Soderquist Sees Center As Link To The Future
Center To Teach Leadership, Ethics, Integrity
With photo by Bill Bowden: Don Soderquist believes John Brown University’s new ethics center will be a model for others.
Donald G. Soderquist says he envisions John Brown University’s new Soderquist Center for Business Leadership and Ethics being a model for universities across the nation.
Thanks to more than $4.65 million in donations — mostly from Wal-Mart Stores Inc. and its vendors — the vision is on the road to reality. With an operating budget of $250,000, the rest of the money and any future gifts will go into endowments.
John Brown University, a private Christian school based in Siloam Springs, announced on Aug. 27 its plans to offer graduate and undergraduate degrees through the program. Soderquist says he’s most excited about the center’s rub-off potential.
“We really have a hold of something here,” says Soderquist, Wal-Mart’s vice chairman and chief operating officer as well as chairman of JBU’s board of trustees.
“There are very few universities attempting to do what we’re doing. We’re trying to be a world-class institution that’s willing to share what we learn with the rest of the country. We want to be a model, and that we’re able to do all this from Northwest Arkansas makes it even more exciting.”
The Soderquist Center will not draw only from the sizable corporate community of Northwest Arkansas for lecturers. It’s also not only for business majors or even traditional students.
Plans include bringing business leaders from around the country into the classroom for lectures and seminars. John Brown University, with an enrollment of 1,460, will offer concentrations to all majors as part of a broad-based campus initiative and the program will be a 50-50 split between traditional students and business men and women.

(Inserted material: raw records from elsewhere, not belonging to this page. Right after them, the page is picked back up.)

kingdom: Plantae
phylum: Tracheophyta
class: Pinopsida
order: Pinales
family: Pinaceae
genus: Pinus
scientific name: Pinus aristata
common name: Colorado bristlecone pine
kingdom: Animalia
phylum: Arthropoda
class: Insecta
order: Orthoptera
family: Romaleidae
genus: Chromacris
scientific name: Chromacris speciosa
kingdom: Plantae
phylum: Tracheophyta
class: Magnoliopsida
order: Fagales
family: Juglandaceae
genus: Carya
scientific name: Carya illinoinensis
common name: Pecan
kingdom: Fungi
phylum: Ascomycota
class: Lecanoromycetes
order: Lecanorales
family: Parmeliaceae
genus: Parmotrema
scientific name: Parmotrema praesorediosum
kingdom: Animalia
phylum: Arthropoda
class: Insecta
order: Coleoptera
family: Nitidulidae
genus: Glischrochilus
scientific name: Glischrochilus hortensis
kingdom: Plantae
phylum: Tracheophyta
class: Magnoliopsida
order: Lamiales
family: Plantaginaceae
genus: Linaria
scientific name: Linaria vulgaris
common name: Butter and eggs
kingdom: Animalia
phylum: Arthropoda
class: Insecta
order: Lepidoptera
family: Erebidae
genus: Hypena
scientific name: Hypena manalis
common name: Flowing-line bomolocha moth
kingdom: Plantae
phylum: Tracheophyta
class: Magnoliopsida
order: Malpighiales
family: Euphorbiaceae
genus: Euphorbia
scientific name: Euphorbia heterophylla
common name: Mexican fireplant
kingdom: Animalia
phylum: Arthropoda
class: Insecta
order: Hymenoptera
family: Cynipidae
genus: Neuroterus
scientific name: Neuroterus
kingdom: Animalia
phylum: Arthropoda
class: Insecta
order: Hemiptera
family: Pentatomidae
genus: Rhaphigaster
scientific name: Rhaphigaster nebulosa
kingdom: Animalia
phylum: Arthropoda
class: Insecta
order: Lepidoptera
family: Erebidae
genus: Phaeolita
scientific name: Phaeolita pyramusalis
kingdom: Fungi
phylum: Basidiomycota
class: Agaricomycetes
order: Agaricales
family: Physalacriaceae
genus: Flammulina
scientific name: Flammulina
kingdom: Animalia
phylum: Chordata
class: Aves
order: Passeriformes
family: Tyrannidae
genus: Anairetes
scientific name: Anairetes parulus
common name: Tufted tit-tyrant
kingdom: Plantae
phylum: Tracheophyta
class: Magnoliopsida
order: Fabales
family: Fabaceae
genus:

“So many decisions in business are not routine,” says Dellia Haak, interim
director of the center. “Hopefully, we can help train ethical leaders who will make good, long-range decisions for society.
“But leadership and ethics are needed in all areas of life, and that’s why we want to offer this program to a variety of majors and people.”
The first printed program materials, describing courses and admissions requirements, are supposed to be published Jan. 1. Ken Blanchard of San Diego is the program’s first adjunct distinguished fellow.
The co-author of the best-seller One Minute Manager, Blanchard is a trustee of Cornell University and he will help develop curriculum for the Soderquist Center. His company, Blanchard Training & Associates, may be found on the worldwide web at www.blanchardtraining.com.
“In [Blanchard’s] own words, it never pays to cheat to win,” Haak says. “It’s particularly timely to be able to say to this generation of young people, You can take a stand and do what’s right. Those are some of the things we want this program to be able to say.”
The Soderquist Center will initially work out of existing facilities, but plans do include construction “at some point” of its own building. A web site will be included from the program’s outset to serve as means of information exchange and an electronic reference library.
Soderquist says heightened media scrutiny in business and ever-changing world events have created a constant demand for information on ethical leadership. He’s hoping his namesake program will help meet that need.
“Business leaders today will tell you there’s a great need for value-based leadership,” Soderquist says. “There’s an awful lot of talk these days about business and education working together. Businesses are looking for products coming out of colleges who can fulfill the responsibilities needed in in this age of technology.
“Therefore, I feel like what we’re trying to do is very cooperative with both business and the educational process.”